- [Extracted records]
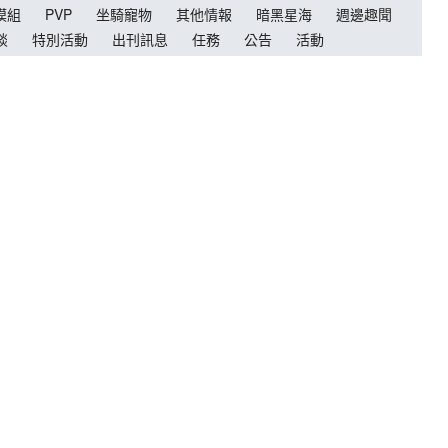
模組
PVP
坐騎寵物
其他情報
暗黑星海
週邊趣聞
談
特別活動
出刊訊息
任務
公告
活動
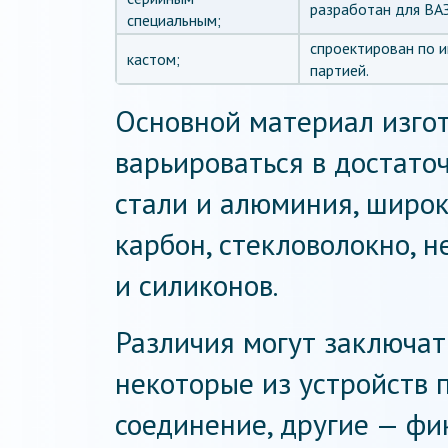
разработан для ВА
специальным;
спроектирован по и
кастом;
партией.
Основной материал изго
варьироваться в достато
стали и алюминия, широ
карбон, стекловолокно, 
и силиконов.
Различия могут заключат
некоторые из устройств 
соединение, другие — ф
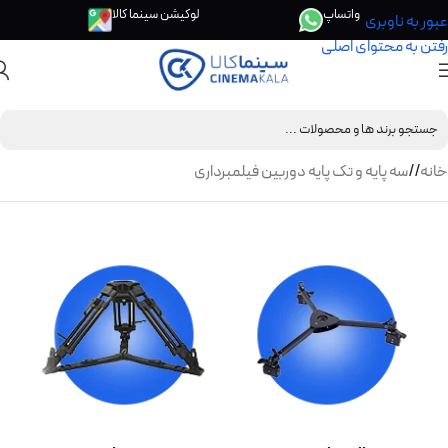
واتساپ
لوکیشن سینما کالا
عبور به ناوبری
رفتن به محتوای اصلی
خانه
/
سه پایه و تک پایه دوربین فیلمبرداری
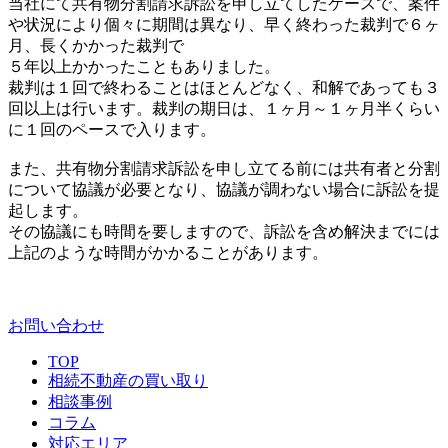
当社にて共有物分割請求訴訟を申し立てしたケースで、案件
や状況により個々に期間は異なり、早く終わった裁判で６ヶ
月、長くかかった裁判で
５年以上かかったこともありました。
裁判は１回で終わることはほとんどなく、和解であっても３
回以上は行います。裁判の期日は、１ヶ月～１ヶ月半くらい
に１回のペースで入ります。
また、共有物分割請求訴訟を申し立てる前には共有者と分割
について協議が必要となり、協議が調わない場合に訴訟を提
起します。
その協議にも時間を要しますので、訴訟を含め解決までには
上記のような時間がかかることがあります。
お問い合わせ
TOP
相続不動産の買い取り
相談事例
コラム
対応エリア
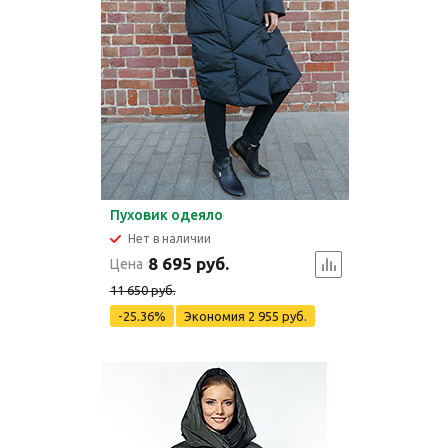
Пуховик одеяло
Нет в наличии
8 695 руб.
Цена
11 650 руб.
-25.36%
Экономия
2 955 руб.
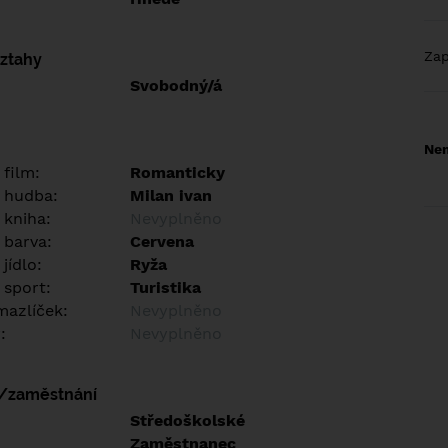
Za
vztahy
Svobodný/á
Nem
 film:
Romanticky
 hudba:
Milan ivan
 kniha:
Nevyplněno
 barva:
Cervena
jídlo:
Ryža
 sport:
Turistika
azlíček:
Nevyplněno
:
Nevyplněno
í/zaměstnání
:
Středoškolské
:
Zaměstnanec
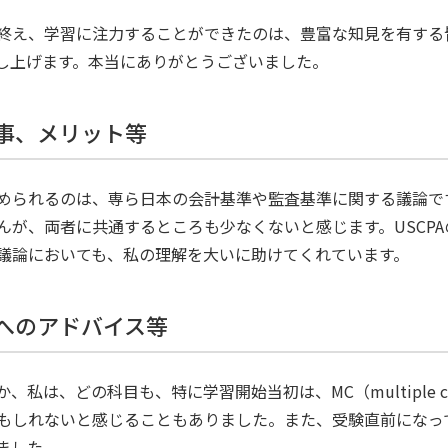
終え、学習に注力することができたのは、豊富な知見を有する
し上げます。本当にありがとうございました。
た事、メリット等
められるのは、専ら日本の会計基準や監査基準に関する議論で
んが、両者に共通するところも少なくないと感じます。USCP
議論においても、私の理解を大いに助けてくれています。
方へのアドバイス等
私は、どの科目も、特に学習開始当初は、MC（multiple c
もしれないと感じることもありました。また、受験直前になっ
ました。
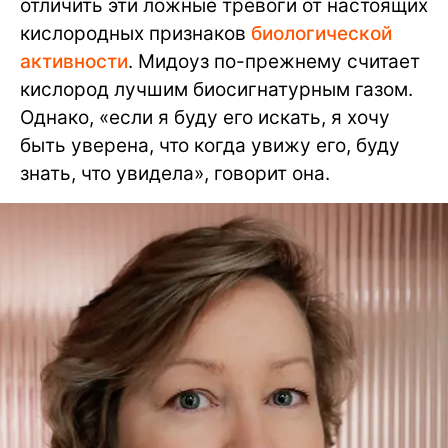
отличить эти ложные тревоги от настоящих
кислородных признаков
биологической
активности
. Мидоуз по-прежнему считает
кислород лучшим биосигнатурным газом.
Однако, «если я буду его искать, я хочу
быть уверена, что когда увижу его, буду
знать, что увидела», говорит она.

- [Problem description]
An exact reprint of every record is required, with the pictures omitted.

- [Solution to the problem]
模組
PVP
坐騎寵物
其他情報
暗黑星海
週邊趣聞
談
特別活動
出刊訊息
任務
公告
活動
разработан для ВА
специальным;
спроектирован по и
кастом;
партией.
Основной материал изго
варьироваться в достато
стали и алюминия, широ
карбон, стекловолокно, 
и силиконов.
Различия могут заключат
некоторые из устройств 
соединение, другие — ф
واتساپ
لوکیشن سینما کالا
عبور به ناوبری
رفتن به محتوای اصلی
خانه
/
سه پایه و تک پایه دوربین فیلمبرداری
当社にて共有物分割請求訴訟を申し立てしたケースで、案件
や状況により個々に期間は異なり、早く終わった裁判で６ヶ
月、長くかかった裁判で
５年以上かかったこともありました。
裁判は１回で終わることはほとんどなく、和解であっても３
回以上は行います。裁判の期日は、１ヶ月～１ヶ月半くらい
に１回のペースで入ります。
また、共有物分割請求訴訟を申し立てる前には共有者と分割
について協議が必要となり、協議が調わない場合に訴訟を提
起します。
その協議にも時間を要しますので、訴訟を含め解決までには
上記のような時間がかかることがあります。
お問い合わせ
TOP
相続不動産の買い取り
相談事例
コラム
対応エリア
Пуховик одеяло
Нет в наличии
8 695 руб.
Цена
11 650 руб.
-25.36%
Экономия
2 955 руб.
Za
vztahy
Svobodný/á
Nem
 film:
Romanticky
 hudba:
Milan ivan
 kniha:
Nevyplněno
 barva:
Cervena
jídlo:
Ryža
 sport:
Turistika
azlíček:
Nevyplněno
:
Nevyplněno
í/zaměstnání
:
Středoškolské
:
Zaměstnanec
終え、学習に注力することができたのは、豊富な知見を有する
し上げます。本当にありがとうございました。
た事、メリット等
められるのは、専ら日本の会計基準や監査基準に関する議論で
んが、両者に共通するところも少なくないと感じます。USCP
議論においても、私の理解を大いに助けてくれています。
方へのアドバイス等
私は、どの科目も、特に学習開始当初は、MC（multiple c
もしれないと感じることもありました。また、受験直前になっ
ました。
отличить эти ложные тревоги от настоящих
кислородных признаков
биологической
активности
. Мидоуз по-прежнему считает
кислород лучшим биосигнатурным газом.
Однако, «если я буду его искать, я хочу
быть уверена, что когда увижу его, буду
знать, что увидела», говорит она.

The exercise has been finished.